「タ」は過去形ではない。 執筆者:川月現大(編集者)


 はんざわかんいち氏(半沢幹一 共立女子大学教授)が雑誌「日本語学」に「ありがタめいわく」というタイトルのエッセイを寄稿していた(参考文献1)。特に面白かったは以下の箇所であった。
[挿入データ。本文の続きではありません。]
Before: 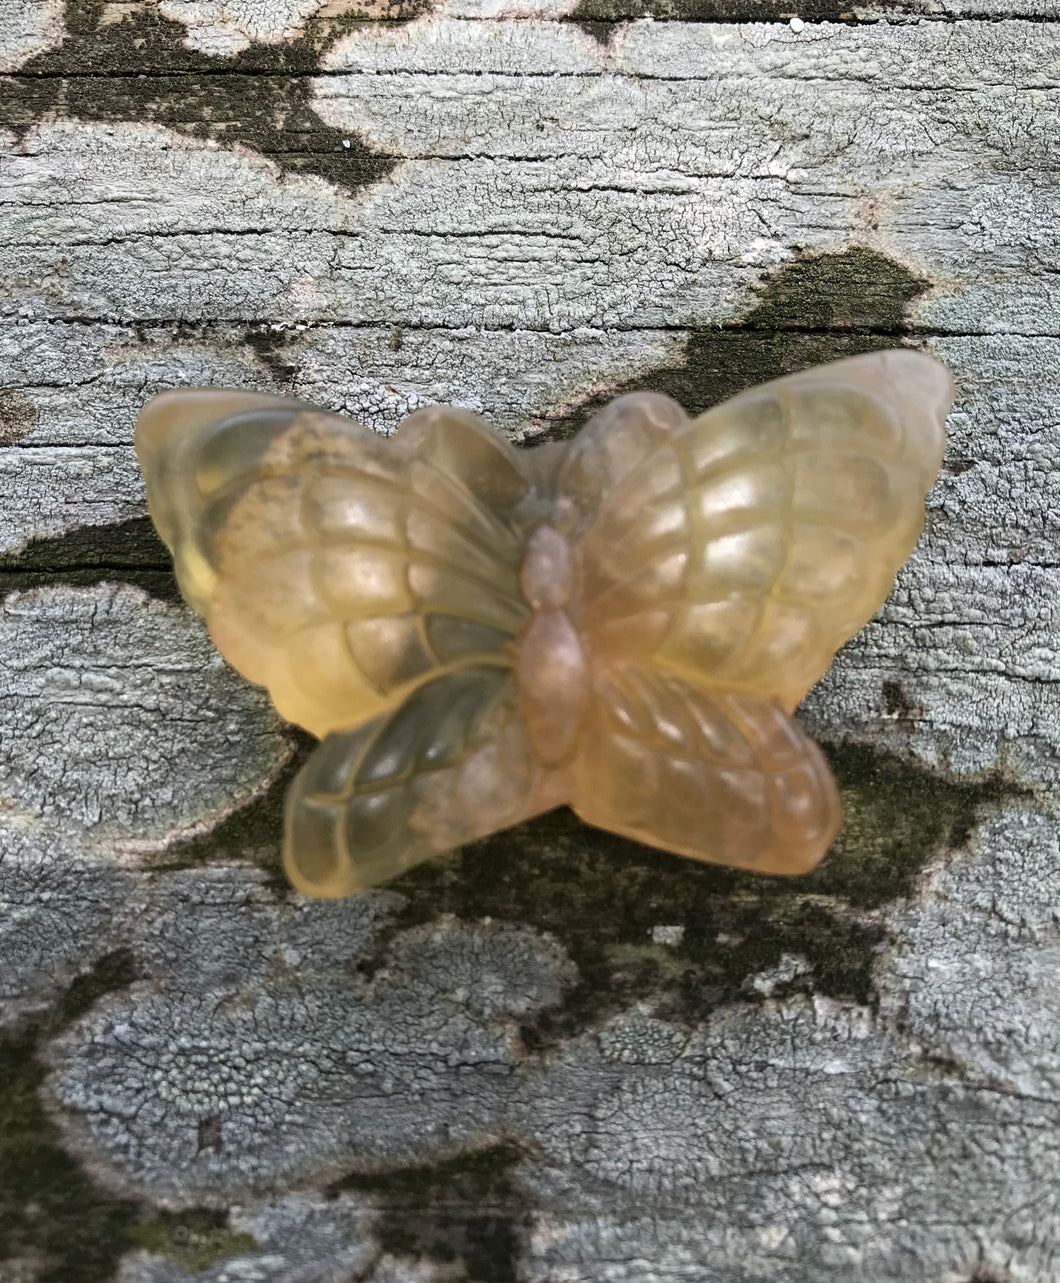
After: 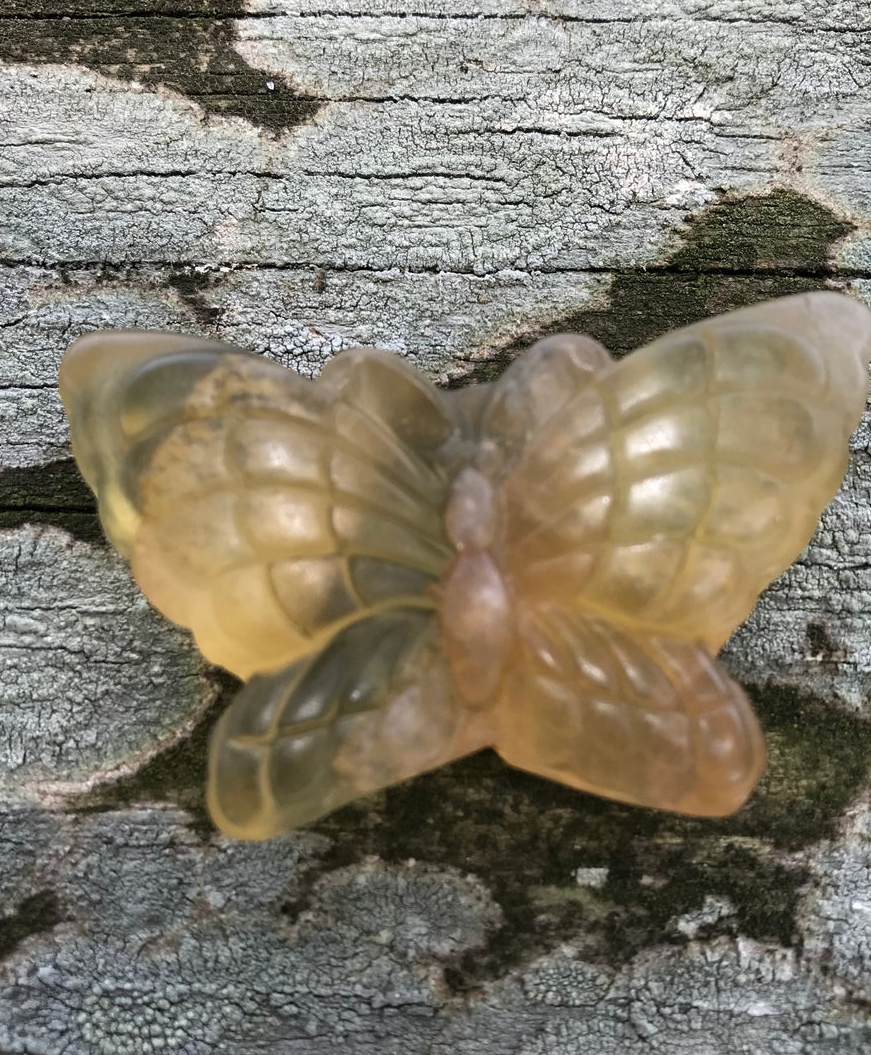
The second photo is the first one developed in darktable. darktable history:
shadows and highlights: soften with gaussian
crop and rotate: left 7.196%, top 4.574%, right 10.605%, bottom 13.178%
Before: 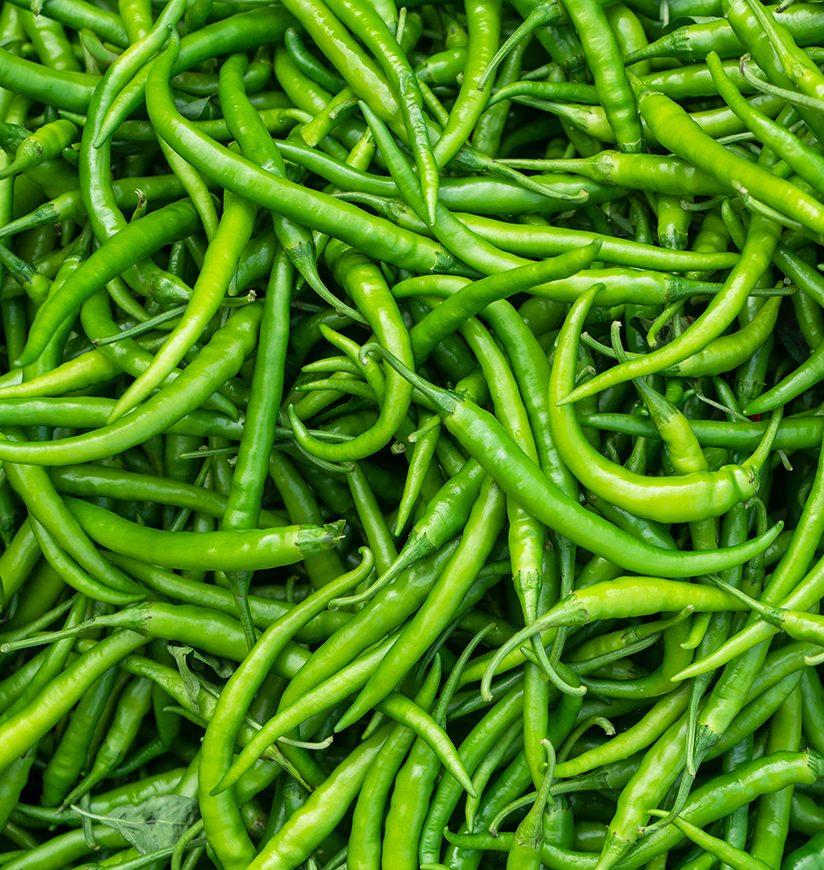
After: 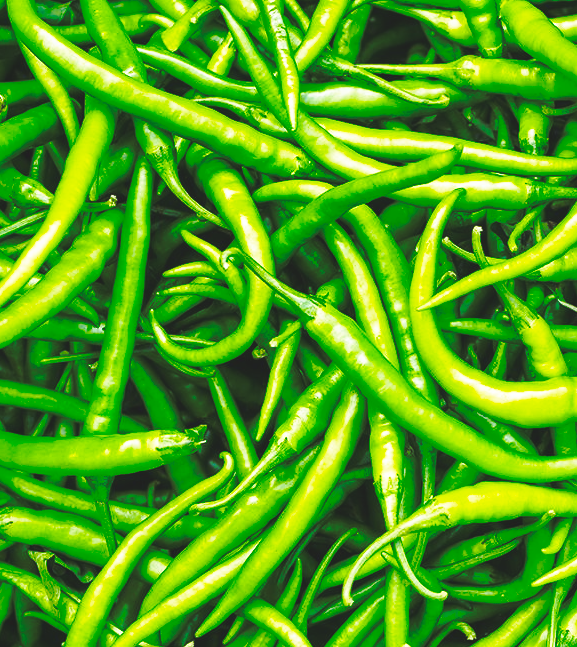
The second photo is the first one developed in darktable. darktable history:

  •  バイト先で、客に「ありがとうございました」と挨拶したら、店長にこっぴどく叱られた、という類いの話をよく聞く。タを使ってしまうと、その時限りで、過去の関係となり、縁が切れてしまうから「ありがとうございます」と言え、ということのようである。
     いえ、このタは、過去ではなく婉曲化による配慮の表現です、などと授業で教わったとおりに、真っ向から反論して、居心地を悪くしてしまうような学生はいない(まあ、いたらいたで、かなり鬱陶しいだろうけれどネ)。不承不承、言い直しているらしい。
     タ=過去という思い込みが、語用論レベルにまで影響を与えているのである。

 「タ=過去」という思い込みもあるが、「タ=過去形」という思い込みもよく見かける。いろいろな人の発言や書いたものをみていると、どうも傾向があるのがつかめてきた。日本語文法に詳しい人は「タ=過去」と言い、英語に詳しい人は「タ=過去形」と言う。しかし、この2つの言い方はどちらも正確ではない。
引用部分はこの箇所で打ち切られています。